Srinagar, Kashmir, October 2013

It is early morning and there is a blanket of mist over Srinagar. Looking out to the city over the Dal Lake from my hotel room, I am wondering what makes Kashmir work. Despite the gun and the bullet spreading havoc, why does the Kashmiri, ever so resilient continue to make one more attempt to rise above it all? The thought takes me back to the lanes of shops outside the world-famous Angkor vat where meandering through the small lanes I had chanced upon a Kashmiri entrepreneur running a small handicraft shop selling, pashmina, paper mache and walnut wood carvings.

I vividly recollect my conversation with him, because it left a lasting impression on me about what Kashmiris are capable of. He recounted his story of leaving the conflict engrossed valley in mid 1990s and struggling for many years in various markets in Delhi. While selling products on Janpath in a stall, he met a buyer from Cambodia who offered him a job in his shop near the Angkor Vat. Our Kashmiri friend took the offer and 10 years later was owner of the very shop where he had started work in Cambodia and had proudly added a variety of Kashmiri products to the store’s Buddhist and Hindu artifacts! Now that’s a Kashmiri Entrepreneur for you.

The phone rang and brought me back to the present-day.

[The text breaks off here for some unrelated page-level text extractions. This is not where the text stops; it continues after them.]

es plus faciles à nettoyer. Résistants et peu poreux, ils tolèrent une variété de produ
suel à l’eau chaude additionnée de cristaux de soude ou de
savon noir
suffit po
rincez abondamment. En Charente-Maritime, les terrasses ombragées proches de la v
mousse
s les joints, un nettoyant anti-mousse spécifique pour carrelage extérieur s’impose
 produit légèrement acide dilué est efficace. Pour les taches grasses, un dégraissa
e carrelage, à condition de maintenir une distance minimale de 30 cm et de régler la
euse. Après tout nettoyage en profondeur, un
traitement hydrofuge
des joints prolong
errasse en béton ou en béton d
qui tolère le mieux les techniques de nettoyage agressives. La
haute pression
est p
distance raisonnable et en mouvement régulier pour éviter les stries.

The call was from Mohsin, one of my students from the first batch of UDAAN program we did to upgrade corporate skills of Kashmiri MBA graduates so as to give them access to job opportunities in corporate India. Mohsin had chosen to not take the many jobs that came his way after our program but join another entrepreneur Muheet and start an online company for e-tailing Kashmiri products called Kashmirbox.com

The passion, vision and commitment of these two young boys blew me over. They could have taken any job and had a comfortable financial situation. Both come from middle class families and could definitely do with a regular income. But they chose to follow their dream. In two years time they had built a company that worked with 2500 plus artisans and farmers and had already won the award from Economic Times as the best “new age e-tailers.”

Kashmirbox.com is literally Kashmir in a box. From shawls, pherans, sweets, dry fruits, apples, paper mache products, carpets to even the entire wazwan (the traditional Kashmiri festive food), you can order all of it online and will be delivered to you efficiently and in no time at all! The processes of quality check, order fulfillment are almost six sigma and the supply chain is already efficient if not robust.

It has been a sheer delight to work closely with them over the past months and mentor them on many things so many entrepreneurs struggle with – cash flows, branding, scale-up capital, new market ideas, supply chain and logistics and much more. What is striking about these two young men is there “can-do” attitude and their values. Even now, when things are still small, they have set aside a significant portion of their equity for a trust that works with artisan communities. They engage in fair trade practices and showcase their artisans and farmers. Their young team of girls and boys works extremely hard battling sometimes even curfews and floods to make orders reach.

It is young people like Muheet and Mohsin and their team, that make think that Kashmir’s time with violence is coming to an end and its tryst with its promising future has begun.